F: But you chose the one in which it did. Your choice.
R: That’s good. All right, I wanted then to go —
F: That includes the World Trade Center situation. Everyone who’s here chose the reality in which it happened. One of the realities in which it happened. By definition.
R: And it’s always so mysterious to us that 6,000-some people have chosen the path they chose of being in the way of that falling building plus–
F: Well in this case we’re talking about the rest of you, who are living with the aftermath of it, rather than having chosen to live in the realities in which that didn’t happen at all, you see. You are not in any different circumstance from the people who were in the plane or people who were in the buildings, in one respect, and that is, all of you chose this particular reality rather than others. And of course in the others they’re in the same fix relative to theirs.

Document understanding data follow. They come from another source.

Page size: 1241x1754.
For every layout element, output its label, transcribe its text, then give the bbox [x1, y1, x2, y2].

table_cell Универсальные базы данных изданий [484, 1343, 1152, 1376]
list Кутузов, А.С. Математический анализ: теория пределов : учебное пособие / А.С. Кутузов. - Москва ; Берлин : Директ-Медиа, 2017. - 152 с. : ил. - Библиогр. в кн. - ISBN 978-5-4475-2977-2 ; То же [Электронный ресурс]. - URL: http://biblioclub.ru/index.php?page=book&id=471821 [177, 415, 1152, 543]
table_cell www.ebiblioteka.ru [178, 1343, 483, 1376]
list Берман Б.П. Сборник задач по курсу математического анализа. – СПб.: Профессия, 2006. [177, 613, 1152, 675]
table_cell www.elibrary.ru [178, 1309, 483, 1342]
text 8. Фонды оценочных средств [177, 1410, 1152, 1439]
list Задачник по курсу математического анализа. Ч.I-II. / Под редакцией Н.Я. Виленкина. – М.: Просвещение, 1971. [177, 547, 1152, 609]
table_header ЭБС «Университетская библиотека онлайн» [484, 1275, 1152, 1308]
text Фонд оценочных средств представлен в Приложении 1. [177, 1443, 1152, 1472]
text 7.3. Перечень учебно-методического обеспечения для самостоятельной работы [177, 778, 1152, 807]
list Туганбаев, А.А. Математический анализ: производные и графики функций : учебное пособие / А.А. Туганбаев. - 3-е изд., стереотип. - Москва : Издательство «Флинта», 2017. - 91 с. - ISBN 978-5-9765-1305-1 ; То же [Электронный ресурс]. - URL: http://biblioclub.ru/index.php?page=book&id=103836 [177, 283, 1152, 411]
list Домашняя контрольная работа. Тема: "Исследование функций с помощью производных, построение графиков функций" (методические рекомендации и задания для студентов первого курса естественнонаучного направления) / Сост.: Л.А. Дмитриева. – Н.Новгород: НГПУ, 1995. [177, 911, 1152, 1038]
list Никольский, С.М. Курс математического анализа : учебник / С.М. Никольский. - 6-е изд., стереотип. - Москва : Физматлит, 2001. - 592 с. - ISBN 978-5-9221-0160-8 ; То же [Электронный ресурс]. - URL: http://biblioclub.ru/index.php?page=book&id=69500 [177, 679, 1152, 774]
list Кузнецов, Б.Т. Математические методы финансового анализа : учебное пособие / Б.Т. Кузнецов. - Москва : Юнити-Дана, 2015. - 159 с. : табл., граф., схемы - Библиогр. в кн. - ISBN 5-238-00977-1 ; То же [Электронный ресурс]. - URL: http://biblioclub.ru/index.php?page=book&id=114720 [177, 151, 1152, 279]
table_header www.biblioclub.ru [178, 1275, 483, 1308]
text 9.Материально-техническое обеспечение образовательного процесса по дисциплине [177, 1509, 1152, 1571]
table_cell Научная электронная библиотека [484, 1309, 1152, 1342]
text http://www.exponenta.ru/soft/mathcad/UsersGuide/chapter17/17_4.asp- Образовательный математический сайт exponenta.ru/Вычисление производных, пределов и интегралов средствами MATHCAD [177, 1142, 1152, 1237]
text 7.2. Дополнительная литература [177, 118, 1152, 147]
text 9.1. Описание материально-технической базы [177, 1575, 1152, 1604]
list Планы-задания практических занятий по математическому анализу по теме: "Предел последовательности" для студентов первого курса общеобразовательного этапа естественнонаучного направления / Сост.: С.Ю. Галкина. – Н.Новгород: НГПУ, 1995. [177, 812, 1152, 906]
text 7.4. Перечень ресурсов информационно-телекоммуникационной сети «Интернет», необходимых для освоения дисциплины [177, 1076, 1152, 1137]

R: Now see, it’s so hard to imagine that without having a sense of somebody directing that.
F: Well that’s fine, but you’re the director. [laughs] You, Upstairs. [pause] Well, no. You Upstairs puts you Downstairs into situations and you Downstairs choose, and where you choose shows where you go. Now, you didn’t know anything about that, ahead of time. You know, the situation was on its way, but you chose –
Okay, how do we do this?
Let’s find another place to start this. [pause]

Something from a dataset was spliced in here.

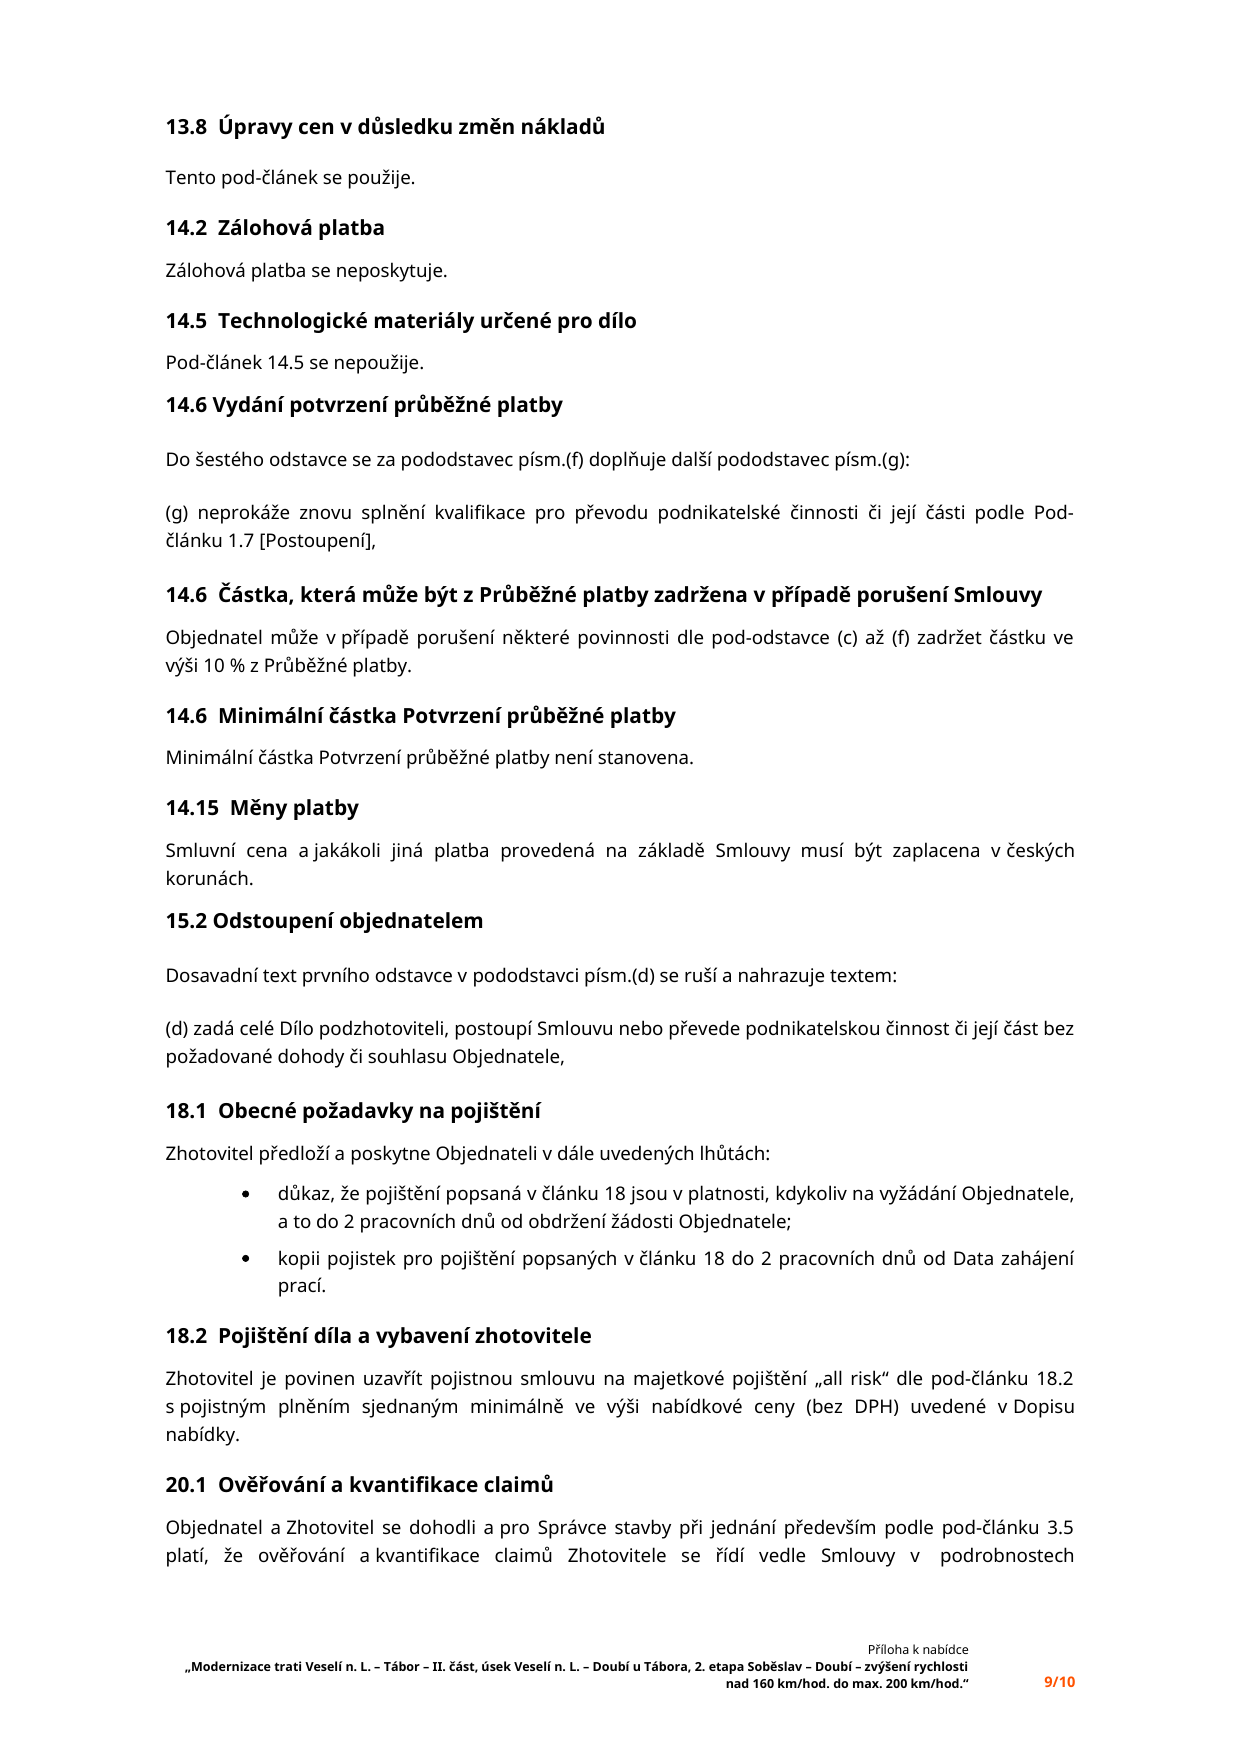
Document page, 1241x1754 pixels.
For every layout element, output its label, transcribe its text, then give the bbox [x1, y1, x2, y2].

If you see yourself – as is valid– as not only that part of yourself that is Downstairs, but also that that’s Upstairs, at the same time remember that there are countless versions of you in all the various different realities. So in a very real sense, you don’t choose that at all. Everybody takes all conceivable actions, or inactions. The only question is, where is your particular consciousness in that maze of choice?
All right? You have a version of yourself living in worlds that didn’t experience that crash, but also didn’t experience World War II! You have versions of yourself that have no Korea war or any of the infinite variety of things, good and bad. It isn’t that you chose and chose and chose – although that’s the way we always put it, because that’s the way it seems. You’re only choosing in the sense of choosing to put your consciousness through one door or the other door. But in the sense of you actually being an actor in each of those realities, you’ve made all the choices! And all the non-choices. [laughs] There’s no – if you’ll pardon the expression – choice about it.
All right? Now we know full well how impossible it is for you to understand how there can be millions of variants of yourself living breathing walking, dealing with all those situations – and yet you are aware of only one. Knowing. Because you are in all conceivable paths, all of the dilemmas, and particularly the moral ethical dilemmas that you all think are inherent in a situation, aren’t. They’re not real. Because it isn’t that you chose this path or that path and something might have happened. The paths all exist; you down the path exist; you chose to identify for the moment with this particular you in this particular path.
It’s the best we can do. You can stretch your mind that far, but we know you can’t make it as real as the moment of time-space you’re in, because that’s how it is.